ÉGLISE
PROTESTANTE UNIE VINCENNES-MONTREUIL
LETTRE
PASTORALE DU 29 AVRIL 2020
Consolation
De Siméon, que la tradition présente souvent
comme un vieil homme, il nous est dit qu’il était juste et pieux, qu’il
attendait la consolation d’Israël et que l’Esprit Saint reposait sur lui (Luc
2,25). Les divers éléments du portrait de Siméon nous sont assez intelligibles,
sauf un. Qu’attendait-il, cet homme qui attendait la consolation d’Israël ?
Consoler, c’est alléger, apaiser, la peine de
quelqu’un. Quelque chose pèse, et empêche d’avancer. Quelque chose tourmente,
et empêche d’aller droit… Qu’arrivait-il alors à Israël dont il dût être
consolé ? En ce temps-là, Israël perdit son unité politique et religieuse,
Israël perdit son indépendance et vécu sous domination romaine. Est-ce de ces
pertes-là qu’Israël devait être consolé ?
Israël avait-il un jour été ainsi uni ? Et
en fait de perte, n’étaient-ce pas des illusions qui avaient été perdues ?
La perte des illusions, même si elle fait progresser en lucidité, engendre une
réelle souffrance, avec pesanteur et tourments. Et toute prophétie d’une
prochaine restauration aurait été un grand mensonge. Donc, pour Israël, plus
jamais de roi, plus jamais d’armée, plus jamais d’autonomie, plus jamais de
terre sacrée, plus jamais de Temple...
En face de ces plus jamais, n’y a-t-il pas un mais ? N’y a-t-il pas une
consolation ? Qu’est-ce qui pourrait rendre la peine moins lourde à
porter ? Au temps de Jésus déjà, deux ou trois choses commençaient à
émerger. L’idée que la Loi pourrait être une patrie portative. L’idée d’un Dieu
adressant au cœur de chacun une parole de conversion. L’idée qu’une éthique
personnelle conséquente importe d’avantage que les sacrifices. L’idée que des
communautés locales peuvent validement se réunir. Ces idées, méditées,
progressivement mises en œuvres, n’étaient-elles pas, en elles-mêmes, déjà, une
consolation ?
Peut-être, mais lorsque la peine est trop
lourde et le tourment trop violent, il faut quelque chose de plus simple,
quelque chose de très simple. Luc l’évangéliste nous propose une consolation
très simple : un enfant en bas âge et un homme déjà âgé – un vieillard
même, peut-être – se rencontrent. Tout l’avenir inconnu du monde est accueilli,
et béni, par tout le passé usé du monde. Toute la présence divine enclose dans les
millénaires est reportée dans le corps d’un tout petit enfant. Dieu n’est pas
là seulement, bien abrité dans des vieilles pierres, mais il advient jusque
dans la joie d’un tout-petit qui joue. Peut-être est-ce cela, la consolation
d’Israël.
De Siméon, nous ne savons pas du tout s’il
était assidu au Temple. Il nous est seulement rapporté que, guidé par l’Esprit
Saint, il se rendit au Temple, à Jérusalem, le jour précis où deux parents –
Joseph, Marie – vinrent au Temple. Et là Siméon reconnut et bénit l’enfant.
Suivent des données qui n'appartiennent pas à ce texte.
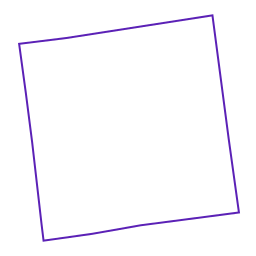 Marion, Illinois, United States of America, rotated 352°
{"feature_id": "52423323B11671877616863", "entity_name": "Marion", "entity_type": "district", "adm_level": 2, "iso_a3": "USA", "parent_name": "United States of America", "parent_adm1": "Illinois", "projection": "orthographic", "projection_center": [-88.957, 38.65], "detail": "fine", "context": "isolated", "style": "outline", "palette": "violet", "viewbox_px": 256, "rotation_deg": 352, "n_neighbors": 0, "source": "geoboundaries", "source_scale": "gbopen_adm2", "svg_char_len": 299}
<svg xmlns="http://www.w3.org/2000/svg" viewBox="0 0 256 256"><g transform="rotate(352 128 128)"><path d="M226.1,227.1L226.2,152.9L227.3,28.2L79.3,30.3L31.9,29.5L31.7,79.2L31.1,128.7L29.0,211.2L28.7,227.8L78.0,227.8L127.1,226.1L226.1,227.1Z" fill="none" stroke="#5b21b6" stroke-width="2"/></g></svg>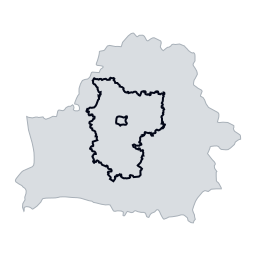 Minsk highlighted on a map of Belarus
{"feature_id": "BLR-2345", "entity_name": "Minsk", "entity_type": "Region", "adm_level": 1, "iso_a3": "BLR", "parent_name": "Belarus", "parent_adm1": "", "projection": "albers", "projection_center": [27.803, 53.681], "detail": "fine", "context": "in_parent", "style": "outline", "palette": "ink", "viewbox_px": 256, "rotation_deg": 0, "n_neighbors": 0, "source": "natural_earth", "source_scale": "10m", "svg_char_len": 9201}
<svg xmlns="http://www.w3.org/2000/svg" viewBox="0 0 256 256"><path d="M221.3,188.8L216.8,188.8L211.3,189.2L208.3,191.5L204.9,190.6L202.6,191.9L197.5,198.0L195.5,201.3L193.6,206.3L192.5,209.9L193.3,212.4L194.4,214.8L194.7,217.3L195.3,219.3L194.0,220.8L193.3,222.9L191.0,222.6L188.1,220.7L187.4,217.8L185.1,215.9L183.6,214.9L181.3,214.8L177.5,215.9L172.6,216.7L168.9,217.0L166.8,218.1L163.9,219.2L162.7,218.0L160.9,214.7L159.5,211.5L158.5,210.1L157.7,209.7L156.7,209.8L155.6,210.9L154.7,211.9L151.6,213.2L150.3,214.4L148.8,217.4L147.8,217.2L146.7,216.6L145.5,213.2L143.9,212.4L141.3,212.4L138.0,211.7L135.4,210.7L134.4,211.0L132.9,212.4L131.2,212.6L127.5,211.4L126.8,212.0L124.6,215.7L123.6,215.8L123.0,215.4L123.4,212.1L121.2,211.0L117.6,210.8L115.0,211.3L113.8,211.1L113.2,210.5L110.1,205.0L108.5,204.7L105.5,204.9L101.2,204.2L96.2,202.9L93.5,202.4L92.0,201.2L89.0,200.7L80.8,198.2L77.4,197.7L72.5,197.5L64.9,196.8L60.1,196.9L57.8,197.5L55.2,197.9L46.2,198.1L42.9,198.6L42.0,199.7L40.8,202.1L36.9,206.2L33.1,208.9L32.4,209.1L30.4,207.5L28.7,206.9L26.6,206.6L25.1,207.0L24.2,207.6L24.1,211.0L23.9,211.3L22.5,207.2L22.8,203.7L23.9,201.7L25.0,199.9L24.8,197.1L26.0,193.5L26.2,190.9L25.8,189.7L25.0,188.4L22.8,186.8L21.9,185.6L18.8,183.9L15.8,181.8L15.4,180.6L15.6,179.8L16.2,178.6L18.8,175.3L21.6,172.0L23.3,170.7L32.2,166.8L33.6,165.3L34.1,162.7L34.2,157.5L34.0,152.7L33.5,149.3L32.2,143.0L28.5,129.9L26.7,116.5L28.4,117.3L32.4,117.9L35.6,117.1L37.3,117.1L38.7,117.5L43.0,116.9L43.9,118.2L45.8,119.3L49.5,118.0L52.9,116.3L56.3,116.6L56.8,115.7L57.8,111.0L58.9,110.0L62.9,110.7L64.4,109.9L66.1,107.6L68.5,106.3L70.5,106.3L72.6,104.8L73.6,105.9L74.0,107.9L73.3,109.4L73.6,110.0L75.0,110.8L77.5,110.9L79.1,110.3L79.4,109.4L79.5,107.8L79.1,106.3L78.1,104.9L76.2,104.2L74.9,104.1L74.6,103.3L75.2,101.6L76.5,98.3L78.0,95.4L79.0,94.3L79.1,93.3L79.0,91.5L79.1,88.3L80.5,83.9L82.4,80.5L84.8,79.5L87.7,79.0L89.6,77.4L90.5,75.6L91.4,72.7L92.3,72.1L99.2,72.6L100.3,69.8L100.9,69.0L102.3,68.1L103.2,67.1L102.9,66.3L101.1,65.8L97.0,65.3L96.2,64.3L96.5,63.1L97.6,60.2L98.7,56.3L99.3,53.4L99.4,51.6L100.0,51.2L103.4,50.6L104.5,50.1L107.4,46.0L109.6,45.4L115.3,46.5L117.9,46.4L121.1,46.7L121.4,46.3L122.6,42.3L128.2,35.9L131.1,33.6L133.0,33.1L133.7,33.2L136.7,36.6L137.4,36.7L139.3,35.3L142.8,35.2L144.4,36.3L146.7,40.5L147.9,40.9L151.2,38.6L153.0,37.8L154.2,37.8L160.6,40.9L161.1,41.9L161.2,43.1L160.3,46.9L161.6,49.2L163.2,50.7L166.4,48.1L167.6,47.3L168.9,47.2L170.6,46.2L171.8,44.7L173.1,44.2L175.4,44.5L179.6,44.0L184.6,46.1L185.0,46.8L187.6,49.4L188.5,50.7L189.3,51.1L190.7,52.3L192.4,53.0L193.6,52.7L194.2,53.2L194.8,54.2L195.0,55.9L195.0,60.9L193.3,63.6L193.1,64.5L193.3,65.6L194.8,67.7L196.7,71.0L197.2,72.9L197.3,74.4L195.0,78.8L194.2,79.9L193.7,82.0L193.5,84.1L193.7,85.0L198.1,88.3L201.3,90.0L202.0,90.9L202.1,91.4L200.6,95.2L200.5,96.2L203.1,97.6L204.6,99.9L206.0,103.7L208.5,107.4L217.7,112.4L218.6,113.3L218.9,114.5L218.8,117.0L217.4,122.0L219.0,122.6L222.9,122.2L227.8,122.5L233.8,125.6L233.9,127.2L233.4,128.6L233.9,130.1L234.6,131.3L239.9,134.8L240.4,135.9L240.6,137.8L240.6,139.2L239.2,139.5L237.7,140.3L235.3,142.1L234.4,144.5L230.5,148.0L228.1,149.6L226.0,149.8L221.2,149.4L219.4,147.9L218.6,146.5L216.7,145.9L214.2,146.0L210.9,146.4L210.2,146.9L209.7,148.7L208.4,151.9L207.5,153.6L212.1,159.5L214.4,161.9L215.2,163.3L215.2,164.4L214.3,165.8L214.6,168.3L216.9,171.6L216.2,172.2L216.2,176.4L216.4,180.8L217.1,181.8L218.3,182.7L219.3,184.2L221.2,187.8L221.3,188.8Z" fill="#d9dde1" stroke="#a8b0b8" stroke-width="1"/><path d="M110.5,77.8L112.3,78.3L113.5,78.0L113.9,78.2L114.4,78.8L113.7,80.2L114.4,80.8L114.9,81.6L115.2,82.9L117.4,83.0L118.0,83.8L119.8,85.4L119.8,85.7L119.7,86.5L122.1,87.1L123.2,87.9L123.6,88.3L123.3,89.5L123.8,90.2L124.0,90.9L124.7,91.5L125.1,92.1L126.4,92.5L127.0,92.5L127.5,91.9L127.9,91.8L128.3,92.0L128.4,92.9L128.5,93.1L131.4,92.3L132.7,92.6L134.0,91.8L135.7,91.7L136.4,92.2L137.1,93.5L138.2,94.2L138.5,94.9L139.5,95.5L139.9,95.6L140.2,95.3L141.5,91.8L143.4,91.2L143.6,91.2L144.1,92.1L144.4,92.0L145.0,91.3L145.3,91.4L145.7,92.1L145.3,93.1L145.3,93.4L145.4,93.9L145.7,94.2L147.2,94.7L147.9,94.2L149.0,94.3L149.3,94.4L149.4,95.1L149.7,95.2L150.4,95.0L150.7,94.4L150.7,94.2L150.2,93.4L150.4,92.7L150.5,92.5L154.2,93.0L154.8,92.7L155.4,91.8L156.3,91.4L156.5,91.4L156.2,91.8L156.2,92.1L156.4,92.1L156.7,92.2L157.8,91.7L158.1,91.8L158.4,92.7L158.4,93.8L158.6,94.0L159.3,94.0L160.2,94.3L161.5,93.5L163.1,93.9L163.5,93.5L163.6,92.5L164.0,92.6L164.3,92.9L164.4,94.0L163.2,95.4L163.6,96.1L163.7,96.4L163.0,97.6L162.8,100.9L162.6,101.6L161.8,103.1L162.8,104.4L162.8,104.7L162.6,105.1L161.7,106.0L161.6,107.2L162.0,107.8L162.3,107.9L163.0,107.6L163.1,108.1L163.8,108.4L163.9,109.1L164.1,109.4L163.4,110.1L163.4,112.5L162.9,112.8L162.8,113.1L163.2,113.8L163.3,114.4L162.4,115.6L161.7,116.1L161.5,116.7L161.4,117.1L161.9,118.0L162.0,118.5L162.0,120.1L162.1,120.4L161.9,121.0L162.0,121.2L162.6,121.7L162.0,122.7L162.2,122.8L162.9,122.5L163.0,122.6L162.9,123.1L162.1,123.7L162.9,123.9L163.3,124.2L164.0,124.2L164.4,124.5L164.9,124.6L164.8,125.0L164.3,125.7L163.2,126.2L163.1,126.4L163.2,126.7L163.9,127.0L163.8,127.3L163.2,127.7L163.0,128.2L162.9,128.3L162.6,128.3L162.2,127.8L161.8,127.8L160.5,129.3L158.8,130.3L158.1,130.3L157.6,129.9L156.7,129.7L156.3,129.9L155.3,131.0L155.3,131.4L155.6,132.4L155.3,133.0L155.0,133.1L152.7,133.5L152.7,134.8L152.9,135.6L151.8,135.7L151.5,135.5L150.8,134.2L151.0,133.3L150.9,133.0L150.3,133.4L149.7,132.8L149.2,132.8L148.7,133.1L146.6,132.7L145.3,132.1L145.0,132.1L144.7,132.6L144.9,133.8L144.8,134.2L144.5,134.5L143.4,134.8L144.1,135.1L144.1,135.3L143.1,135.8L142.6,136.2L141.3,136.2L140.6,137.0L140.1,137.9L140.2,139.4L140.1,140.8L139.9,141.2L139.3,141.9L139.2,142.3L139.5,142.7L140.9,143.3L141.4,144.3L141.3,144.7L139.7,145.1L139.4,145.7L139.1,145.7L136.4,145.6L135.9,145.8L135.0,144.8L134.3,144.5L133.6,144.6L132.8,145.1L133.5,146.9L135.2,147.5L136.1,148.7L137.1,148.9L138.2,149.4L138.7,148.4L139.7,148.5L140.0,149.1L140.3,150.2L140.6,150.8L141.5,150.7L142.3,150.2L142.8,150.2L143.0,150.4L142.7,151.0L143.3,152.7L143.1,154.5L143.4,155.6L142.4,155.6L141.9,156.8L141.5,157.7L141.6,157.9L142.4,158.5L142.3,159.1L141.4,160.1L141.0,161.6L140.5,162.6L137.7,165.4L138.2,166.0L140.6,167.4L141.9,168.7L141.5,169.2L141.6,169.6L140.5,170.6L140.4,172.6L140.6,174.5L140.5,175.1L138.9,176.6L133.7,177.1L132.8,175.7L130.5,175.1L130.1,175.2L129.8,175.6L129.7,175.9L130.0,176.6L130.1,177.4L129.4,178.0L126.5,178.4L125.7,178.2L123.8,178.3L122.3,177.6L121.4,176.8L121.3,176.5L121.3,174.8L121.2,174.6L120.8,174.7L120.4,175.5L119.7,174.3L117.7,175.8L117.4,175.1L116.8,175.1L116.4,175.4L116.0,176.6L115.0,176.7L115.0,176.9L114.9,177.5L115.2,178.4L114.9,179.1L113.4,181.2L110.0,179.0L110.7,177.9L110.7,177.6L110.5,177.0L108.4,175.0L108.0,174.3L108.4,173.8L108.6,173.5L107.9,172.6L108.1,171.9L108.3,171.7L111.4,171.4L111.6,170.9L111.6,170.3L111.1,169.3L110.8,169.1L109.5,169.1L108.5,168.8L107.6,167.4L107.6,167.0L107.7,166.6L107.7,166.3L106.8,165.6L106.6,165.6L106.2,166.3L105.8,166.4L104.7,165.8L102.1,164.8L100.8,162.5L100.5,162.5L99.8,162.7L99.1,162.6L98.9,162.3L98.9,161.7L98.7,161.3L97.4,160.5L96.4,160.7L96.0,161.9L95.0,162.0L94.1,162.8L93.9,162.7L93.1,161.4L93.2,161.1L93.9,160.6L94.0,160.3L93.6,158.9L92.7,157.2L92.5,156.7L92.4,156.3L93.0,155.8L93.4,154.7L93.8,154.2L94.5,154.0L95.7,154.0L95.8,154.0L95.8,153.5L95.4,152.5L94.6,151.6L92.8,151.3L92.3,151.1L92.1,150.9L92.1,150.2L91.6,149.8L91.5,149.1L90.5,149.1L90.1,148.8L90.1,148.5L90.8,147.1L91.3,146.5L91.7,146.2L92.8,146.2L93.2,145.9L93.2,144.6L92.7,143.4L92.8,141.7L97.3,140.2L96.9,139.5L96.7,138.7L96.9,136.9L96.9,136.5L96.6,136.3L95.6,136.3L95.7,135.6L96.0,134.9L96.2,134.3L95.4,132.9L95.3,131.7L95.0,131.3L94.0,130.7L92.5,130.2L92.2,129.7L92.2,128.4L91.2,128.1L90.4,127.5L90.2,127.1L90.4,125.6L90.5,125.4L91.2,125.4L91.6,124.7L89.9,123.8L89.5,123.4L89.4,123.2L89.5,122.2L89.7,121.8L92.2,120.8L92.6,120.3L93.2,119.0L94.3,118.7L94.5,118.1L94.6,116.9L94.5,116.7L93.1,116.6L92.8,116.1L92.6,114.9L92.4,114.5L91.2,114.4L91.1,114.5L91.0,115.0L90.8,115.2L89.2,115.3L88.7,114.6L88.6,114.1L88.7,112.4L88.9,111.6L88.1,111.1L87.9,111.3L87.7,111.9L87.4,112.0L86.7,111.6L86.5,111.4L86.5,111.1L86.8,110.2L87.3,108.9L88.4,108.9L89.8,107.7L90.2,107.6L91.6,107.8L94.2,107.4L95.6,105.9L96.4,104.5L98.1,99.9L99.0,99.0L99.0,97.6L98.6,96.7L98.5,95.6L99.7,96.1L99.8,95.8L99.9,94.5L100.6,94.4L100.7,94.1L100.5,93.2L100.6,92.1L99.6,92.4L98.8,92.0L98.6,91.7L98.4,91.2L97.6,89.2L97.5,88.9L97.7,88.1L97.6,87.5L96.7,87.0L95.1,84.5L94.1,84.2L93.2,83.3L93.1,83.0L93.1,81.6L92.7,80.5L93.7,79.6L93.8,79.4L93.7,79.0L93.8,78.6L94.2,78.3L95.8,79.1L97.6,79.1L98.4,79.6L99.0,79.5L99.5,79.0L100.9,78.9L101.3,79.1L101.8,79.9L102.0,80.0L102.5,79.8L103.5,79.2L105.8,78.8L106.1,79.0L106.7,79.7L107.7,79.9L109.8,79.7L109.9,79.4L109.7,78.5L110.5,77.8ZM125.1,124.8L126.1,124.6L126.8,123.6L126.5,122.6L125.8,122.0L125.5,120.8L125.6,119.8L126.2,118.6L126.9,117.8L126.9,116.5L126.2,116.3L125.0,117.2L124.1,117.5L123.5,117.5L121.6,116.8L119.2,116.4L117.8,116.7L117.0,117.2L116.5,118.5L116.2,121.2L116.1,122.4L116.4,123.5L117.4,123.7L119.5,124.6L119.9,125.4L120.4,125.6L121.0,124.8L123.5,124.5L125.1,124.8Z" fill="none" stroke="#020617" stroke-width="2"/></svg>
L’Esprit Saint guide Siméon vers Jésus. Et le lecteur de l’évangile, lui, sait
d’avance qui est cet homme, et qui est l’enfant. Je dis souvent que le lecteur
en sait trop et que, pour comprendre un peu ce que rapportent les évangiles, il
lui faut faire l’effort d’oublier ce qu’il sait. Une fois que le lecteur a fait
l’effort d’oublier, il voit un vieil homme inconnu bénir un enfant inconnu.
Et si, aujourd’hui, alors que nous sommes
toujours confinés, il m’est demandé quelle image de consolation j’attends, je réponds que
j’attends de voir de nouveau des enfants jouer librement sous le ciel de notre
printemps, et sous le regard de vieilles personnes ravies.